### EXERCISE AIM
Whenever a line in the data holds the string "консол", pull that line out.

======== INPUT DATA ========

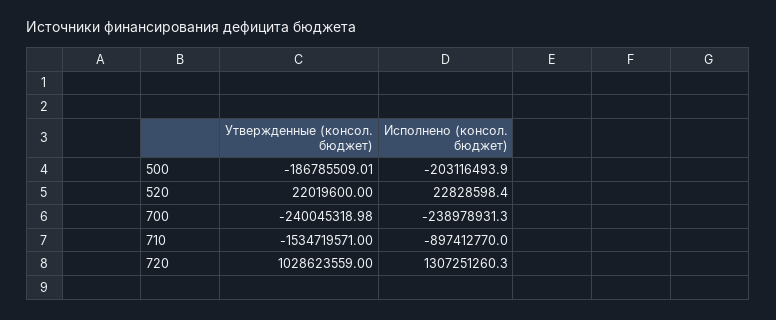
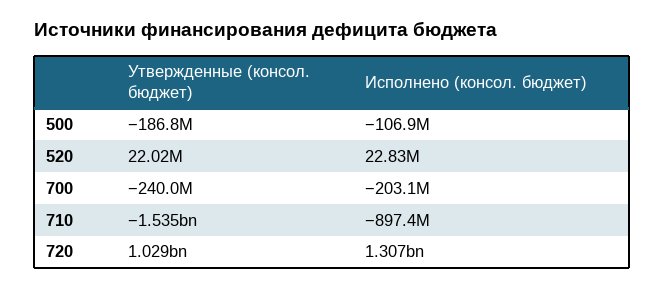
  {
    "Утвержденные (консол. бюджет)": {
      "500": -186785509.01,
      "520": 22019600,
      "700": -240045318.98,
      "710": -1534719571,
      "720": 1028623559
    },
    "Исполнено (консол. бюджет)": {
-     "500": -203116493.9,
+     "500": -106900000,
      "520": 22828598.4,
-     "700": -238978931.3,
+     "700": -203100000,
      "710": -897412770,
      "720": 1307251260.3
    }
  }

========

### RESULT OF THE TASK
    "Утвержденные (консол. бюджет)": {
    "Исполнено (консол. бюджет)": {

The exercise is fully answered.